▶ _Listed records_:
────────
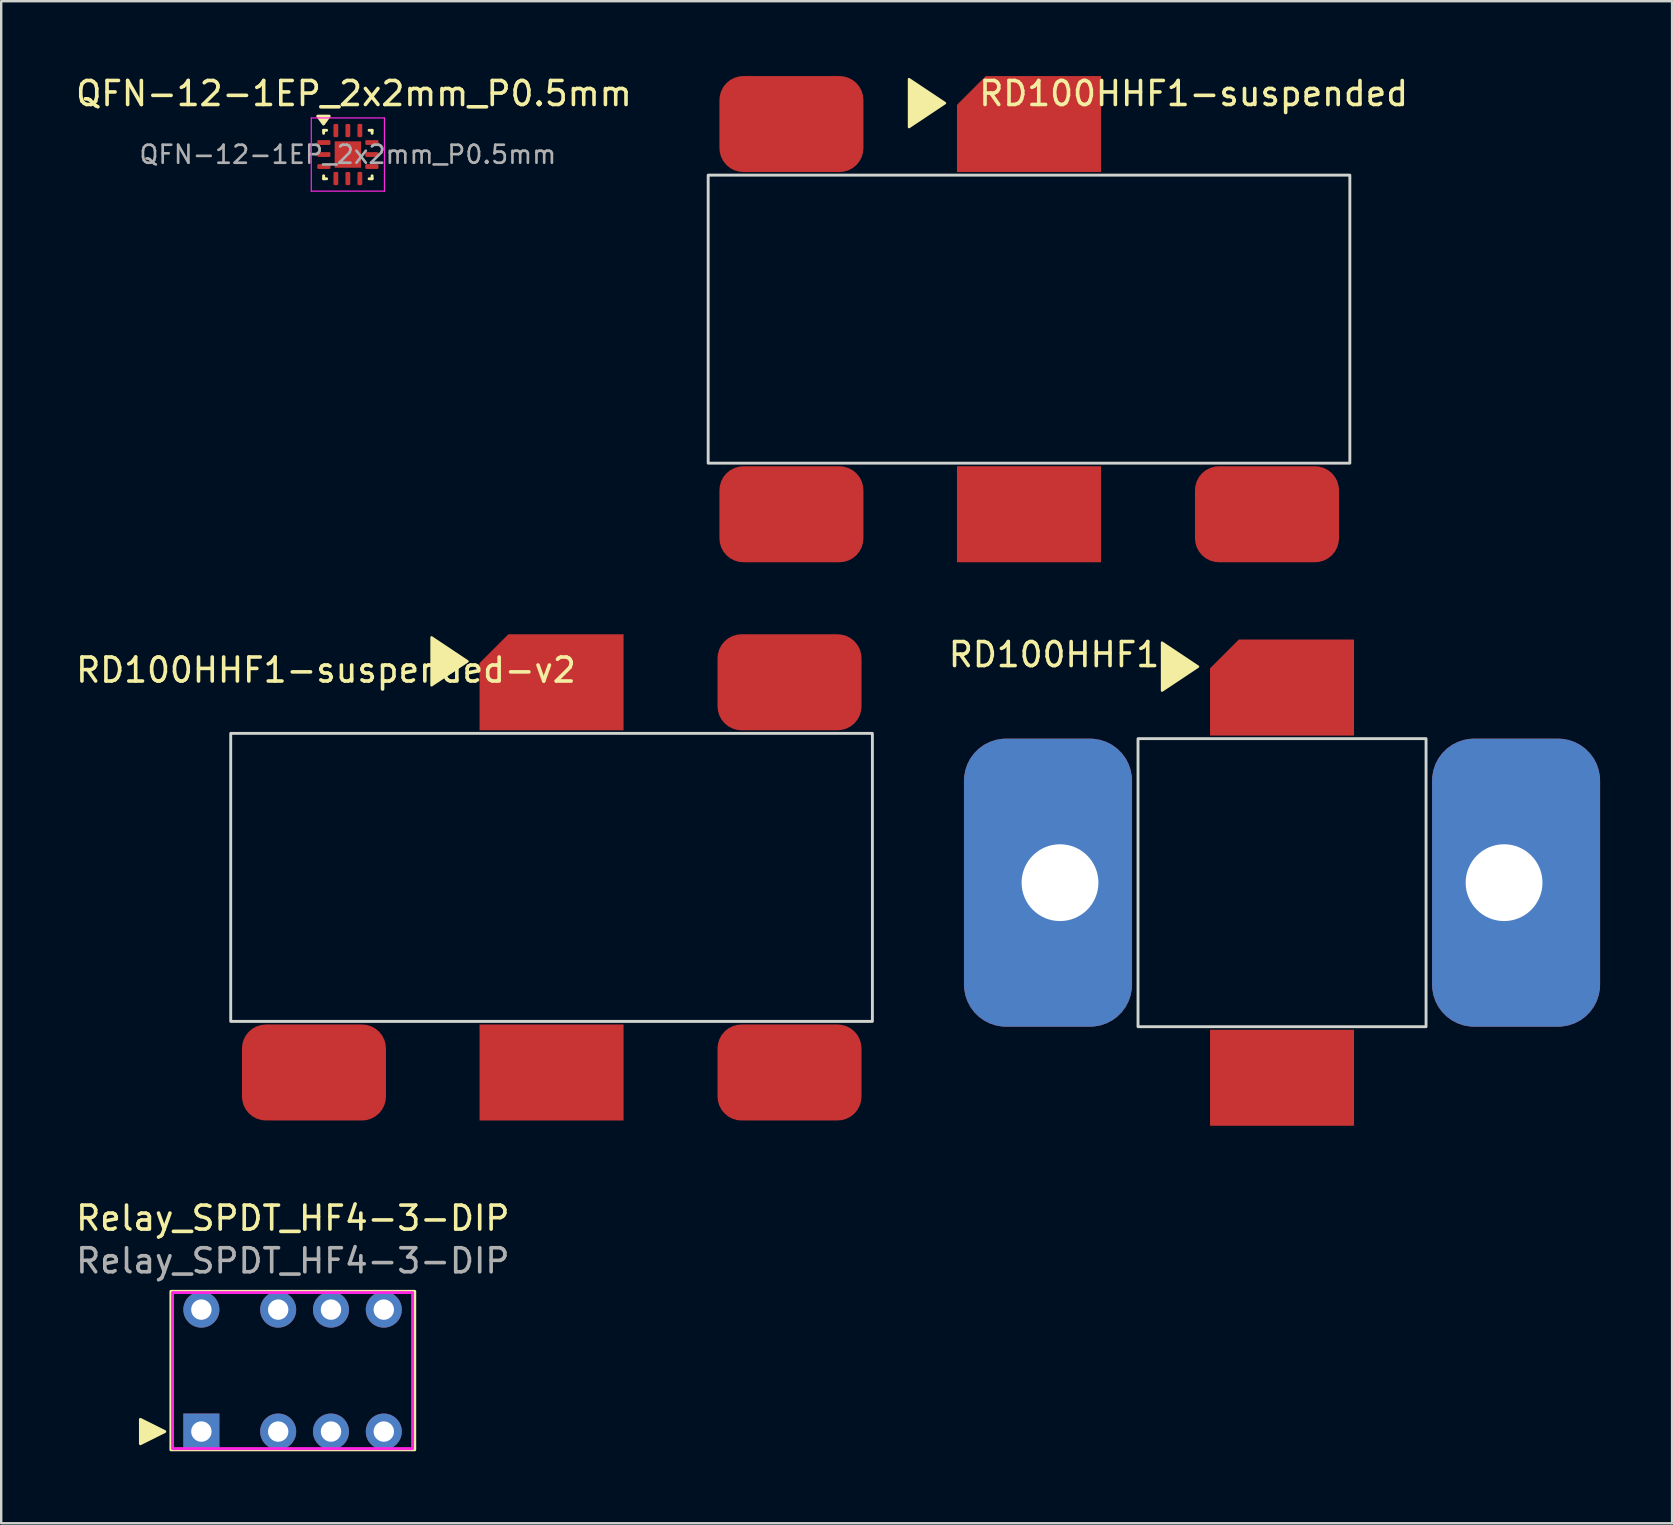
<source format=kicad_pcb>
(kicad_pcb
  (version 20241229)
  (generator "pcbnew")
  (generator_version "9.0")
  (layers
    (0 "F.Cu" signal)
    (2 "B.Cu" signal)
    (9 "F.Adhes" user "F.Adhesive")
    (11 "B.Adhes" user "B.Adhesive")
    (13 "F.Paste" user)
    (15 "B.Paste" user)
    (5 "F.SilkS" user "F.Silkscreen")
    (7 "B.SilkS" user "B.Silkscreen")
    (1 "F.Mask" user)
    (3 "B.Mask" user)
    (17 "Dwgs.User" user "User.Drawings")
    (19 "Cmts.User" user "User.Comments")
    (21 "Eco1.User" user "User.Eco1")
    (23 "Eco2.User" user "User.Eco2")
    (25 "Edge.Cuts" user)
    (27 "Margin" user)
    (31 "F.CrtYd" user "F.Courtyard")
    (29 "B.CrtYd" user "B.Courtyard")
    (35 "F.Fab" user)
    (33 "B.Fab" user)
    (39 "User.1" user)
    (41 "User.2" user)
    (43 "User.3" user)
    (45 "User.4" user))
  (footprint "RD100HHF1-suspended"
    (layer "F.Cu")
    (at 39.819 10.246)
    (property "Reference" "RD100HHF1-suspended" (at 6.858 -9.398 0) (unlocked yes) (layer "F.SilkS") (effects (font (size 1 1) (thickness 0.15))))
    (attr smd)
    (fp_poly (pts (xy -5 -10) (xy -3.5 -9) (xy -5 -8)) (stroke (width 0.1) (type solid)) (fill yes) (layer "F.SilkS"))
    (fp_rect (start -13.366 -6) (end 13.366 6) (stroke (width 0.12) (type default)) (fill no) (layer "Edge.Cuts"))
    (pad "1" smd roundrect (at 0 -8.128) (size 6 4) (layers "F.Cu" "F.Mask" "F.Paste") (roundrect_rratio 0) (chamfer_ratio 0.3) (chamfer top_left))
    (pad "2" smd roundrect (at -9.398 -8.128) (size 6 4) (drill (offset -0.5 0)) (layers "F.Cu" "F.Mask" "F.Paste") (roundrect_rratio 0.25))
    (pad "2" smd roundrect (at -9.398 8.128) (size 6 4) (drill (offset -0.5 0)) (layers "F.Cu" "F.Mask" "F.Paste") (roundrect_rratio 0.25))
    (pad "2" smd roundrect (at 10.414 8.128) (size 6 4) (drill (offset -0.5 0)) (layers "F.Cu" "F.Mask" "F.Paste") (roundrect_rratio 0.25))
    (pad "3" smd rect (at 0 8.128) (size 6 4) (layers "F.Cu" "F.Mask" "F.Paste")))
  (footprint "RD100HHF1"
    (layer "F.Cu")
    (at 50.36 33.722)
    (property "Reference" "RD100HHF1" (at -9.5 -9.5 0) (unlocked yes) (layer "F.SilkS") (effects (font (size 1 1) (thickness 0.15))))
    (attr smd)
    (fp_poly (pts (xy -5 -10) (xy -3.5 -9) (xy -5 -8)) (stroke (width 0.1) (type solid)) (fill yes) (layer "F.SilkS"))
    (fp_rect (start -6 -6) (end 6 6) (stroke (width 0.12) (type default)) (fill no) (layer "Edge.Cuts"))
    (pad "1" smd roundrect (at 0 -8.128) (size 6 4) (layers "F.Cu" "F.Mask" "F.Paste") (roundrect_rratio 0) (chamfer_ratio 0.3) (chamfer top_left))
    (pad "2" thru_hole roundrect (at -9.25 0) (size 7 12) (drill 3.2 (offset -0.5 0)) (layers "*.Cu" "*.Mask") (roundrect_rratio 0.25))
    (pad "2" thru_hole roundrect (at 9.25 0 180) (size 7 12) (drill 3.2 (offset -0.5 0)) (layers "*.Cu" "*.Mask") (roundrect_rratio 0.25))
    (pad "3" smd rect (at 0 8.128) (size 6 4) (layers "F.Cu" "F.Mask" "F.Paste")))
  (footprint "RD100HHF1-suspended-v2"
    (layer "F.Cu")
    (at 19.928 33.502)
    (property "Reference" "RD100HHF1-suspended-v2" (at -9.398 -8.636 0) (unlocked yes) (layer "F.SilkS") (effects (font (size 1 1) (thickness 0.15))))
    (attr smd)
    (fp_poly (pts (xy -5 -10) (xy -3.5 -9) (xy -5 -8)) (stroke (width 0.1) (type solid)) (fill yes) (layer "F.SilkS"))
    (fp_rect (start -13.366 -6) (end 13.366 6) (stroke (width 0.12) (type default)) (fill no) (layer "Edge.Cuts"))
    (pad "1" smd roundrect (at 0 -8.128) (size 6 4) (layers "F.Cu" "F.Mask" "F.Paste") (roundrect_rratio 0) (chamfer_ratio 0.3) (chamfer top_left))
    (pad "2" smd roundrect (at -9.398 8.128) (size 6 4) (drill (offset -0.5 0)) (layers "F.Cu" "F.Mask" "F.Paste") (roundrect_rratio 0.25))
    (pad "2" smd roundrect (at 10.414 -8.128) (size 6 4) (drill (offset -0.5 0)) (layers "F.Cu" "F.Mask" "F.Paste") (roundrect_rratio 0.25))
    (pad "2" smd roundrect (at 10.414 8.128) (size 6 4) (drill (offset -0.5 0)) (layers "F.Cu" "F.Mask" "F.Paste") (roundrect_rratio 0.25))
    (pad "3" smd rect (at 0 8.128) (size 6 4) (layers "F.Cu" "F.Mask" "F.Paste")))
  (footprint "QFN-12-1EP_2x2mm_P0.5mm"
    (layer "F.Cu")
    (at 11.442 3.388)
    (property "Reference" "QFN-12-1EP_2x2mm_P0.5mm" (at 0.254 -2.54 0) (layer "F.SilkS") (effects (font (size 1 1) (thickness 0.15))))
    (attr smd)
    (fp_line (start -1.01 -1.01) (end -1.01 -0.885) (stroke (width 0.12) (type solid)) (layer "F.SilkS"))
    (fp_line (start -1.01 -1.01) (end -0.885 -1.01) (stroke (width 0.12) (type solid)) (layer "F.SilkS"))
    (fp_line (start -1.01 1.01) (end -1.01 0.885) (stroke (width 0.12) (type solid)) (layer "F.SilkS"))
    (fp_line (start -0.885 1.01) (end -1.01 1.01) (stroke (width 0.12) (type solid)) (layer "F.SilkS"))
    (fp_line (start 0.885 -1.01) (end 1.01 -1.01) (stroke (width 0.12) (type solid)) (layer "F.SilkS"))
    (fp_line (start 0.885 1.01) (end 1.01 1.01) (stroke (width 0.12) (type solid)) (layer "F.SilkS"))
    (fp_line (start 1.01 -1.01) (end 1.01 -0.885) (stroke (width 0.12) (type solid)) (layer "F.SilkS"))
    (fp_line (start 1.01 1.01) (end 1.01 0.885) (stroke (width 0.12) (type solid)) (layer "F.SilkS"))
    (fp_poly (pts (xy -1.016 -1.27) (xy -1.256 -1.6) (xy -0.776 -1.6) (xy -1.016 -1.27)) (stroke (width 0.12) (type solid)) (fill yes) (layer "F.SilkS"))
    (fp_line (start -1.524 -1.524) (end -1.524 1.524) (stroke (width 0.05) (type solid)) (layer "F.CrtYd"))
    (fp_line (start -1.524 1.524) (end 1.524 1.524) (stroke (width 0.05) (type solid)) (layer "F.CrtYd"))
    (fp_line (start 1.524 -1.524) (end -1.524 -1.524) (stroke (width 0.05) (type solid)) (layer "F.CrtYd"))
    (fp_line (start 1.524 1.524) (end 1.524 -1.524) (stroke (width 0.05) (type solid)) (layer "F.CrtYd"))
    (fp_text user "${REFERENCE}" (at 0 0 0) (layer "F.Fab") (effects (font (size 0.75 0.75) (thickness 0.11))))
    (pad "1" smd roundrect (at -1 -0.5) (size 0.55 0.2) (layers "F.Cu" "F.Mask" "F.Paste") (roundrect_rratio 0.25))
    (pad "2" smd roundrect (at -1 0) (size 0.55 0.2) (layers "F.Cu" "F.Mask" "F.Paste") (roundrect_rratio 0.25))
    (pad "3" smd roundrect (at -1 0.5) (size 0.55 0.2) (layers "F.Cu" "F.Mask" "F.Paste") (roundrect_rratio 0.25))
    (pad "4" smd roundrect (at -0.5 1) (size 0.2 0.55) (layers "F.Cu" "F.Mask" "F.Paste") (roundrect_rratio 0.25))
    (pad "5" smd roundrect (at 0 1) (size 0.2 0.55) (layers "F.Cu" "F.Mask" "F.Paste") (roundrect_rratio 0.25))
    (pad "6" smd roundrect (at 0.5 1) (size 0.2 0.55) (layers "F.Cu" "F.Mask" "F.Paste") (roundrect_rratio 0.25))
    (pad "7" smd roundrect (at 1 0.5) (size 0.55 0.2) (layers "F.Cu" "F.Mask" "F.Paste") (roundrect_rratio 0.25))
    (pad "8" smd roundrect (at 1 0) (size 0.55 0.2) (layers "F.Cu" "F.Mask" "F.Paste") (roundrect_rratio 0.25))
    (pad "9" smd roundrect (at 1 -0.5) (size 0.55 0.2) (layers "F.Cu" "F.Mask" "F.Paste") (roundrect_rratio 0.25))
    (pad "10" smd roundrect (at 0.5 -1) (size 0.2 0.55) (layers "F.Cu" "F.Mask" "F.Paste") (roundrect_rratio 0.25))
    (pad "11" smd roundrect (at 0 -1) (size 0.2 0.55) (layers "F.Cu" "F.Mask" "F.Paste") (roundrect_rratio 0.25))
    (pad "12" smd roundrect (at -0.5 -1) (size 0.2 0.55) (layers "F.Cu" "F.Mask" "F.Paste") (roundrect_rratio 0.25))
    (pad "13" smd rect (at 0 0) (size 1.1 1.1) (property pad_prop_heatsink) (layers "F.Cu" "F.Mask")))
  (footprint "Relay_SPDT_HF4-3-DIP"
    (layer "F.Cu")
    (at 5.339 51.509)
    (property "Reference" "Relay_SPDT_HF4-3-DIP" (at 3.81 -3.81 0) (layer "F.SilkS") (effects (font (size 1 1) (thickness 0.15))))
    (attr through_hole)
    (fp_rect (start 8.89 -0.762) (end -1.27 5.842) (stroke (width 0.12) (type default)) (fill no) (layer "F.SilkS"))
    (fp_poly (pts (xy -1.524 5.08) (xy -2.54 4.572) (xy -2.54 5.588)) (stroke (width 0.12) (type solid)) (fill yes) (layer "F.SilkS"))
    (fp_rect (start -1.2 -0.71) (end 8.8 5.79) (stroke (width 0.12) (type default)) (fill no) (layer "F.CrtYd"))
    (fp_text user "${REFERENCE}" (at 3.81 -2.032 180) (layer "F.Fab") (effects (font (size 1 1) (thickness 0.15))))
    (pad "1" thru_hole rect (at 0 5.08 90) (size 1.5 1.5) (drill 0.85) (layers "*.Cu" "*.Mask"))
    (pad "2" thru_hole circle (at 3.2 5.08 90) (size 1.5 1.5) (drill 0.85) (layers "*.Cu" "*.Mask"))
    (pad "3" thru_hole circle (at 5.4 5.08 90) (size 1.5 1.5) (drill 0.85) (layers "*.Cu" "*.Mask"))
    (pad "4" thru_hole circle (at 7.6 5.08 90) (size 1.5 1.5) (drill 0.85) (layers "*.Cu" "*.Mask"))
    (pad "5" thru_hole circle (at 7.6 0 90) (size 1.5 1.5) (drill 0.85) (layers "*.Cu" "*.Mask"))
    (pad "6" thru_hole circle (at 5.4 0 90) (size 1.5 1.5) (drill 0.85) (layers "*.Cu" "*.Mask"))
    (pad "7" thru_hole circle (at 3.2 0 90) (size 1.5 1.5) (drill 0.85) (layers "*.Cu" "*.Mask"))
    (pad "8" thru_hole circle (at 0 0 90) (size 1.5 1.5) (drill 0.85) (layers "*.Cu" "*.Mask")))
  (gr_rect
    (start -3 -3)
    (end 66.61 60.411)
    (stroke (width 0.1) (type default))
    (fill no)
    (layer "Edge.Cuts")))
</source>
────────
▶ _Task statement_: From the listing above, the lines starting with the one that has "(at 11.442 3.388)" and running through the one that has "(fp_line (start 0.885 1.01)" should be copied exactly, ends included.

▶ _Task output_:
    (at 11.442 3.388)
    (property "Reference" "QFN-12-1EP_2x2mm_P0.5mm" (at 0.254 -2.54 0) (layer "F.SilkS") (effects (font (size 1 1) (thickness 0.15))))
    (attr smd)
    (fp_line (start -1.01 -1.01) (end -1.01 -0.885) (stroke (width 0.12) (type solid)) (layer "F.SilkS"))
    (fp_line (start -1.01 -1.01) (end -0.885 -1.01) (stroke (width 0.12) (type solid)) (layer "F.SilkS"))
    (fp_line (start -1.01 1.01) (end -1.01 0.885) (stroke (width 0.12) (type solid)) (layer "F.SilkS"))
    (fp_line (start -0.885 1.01) (end -1.01 1.01) (stroke (width 0.12) (type solid)) (layer "F.SilkS"))
    (fp_line (start 0.885 -1.01) (end 1.01 -1.01) (stroke (width 0.12) (type solid)) (layer "F.SilkS"))
    (fp_line (start 0.885 1.01) (end 1.01 1.01) (stroke (width 0.12) (type solid)) (layer "F.SilkS"))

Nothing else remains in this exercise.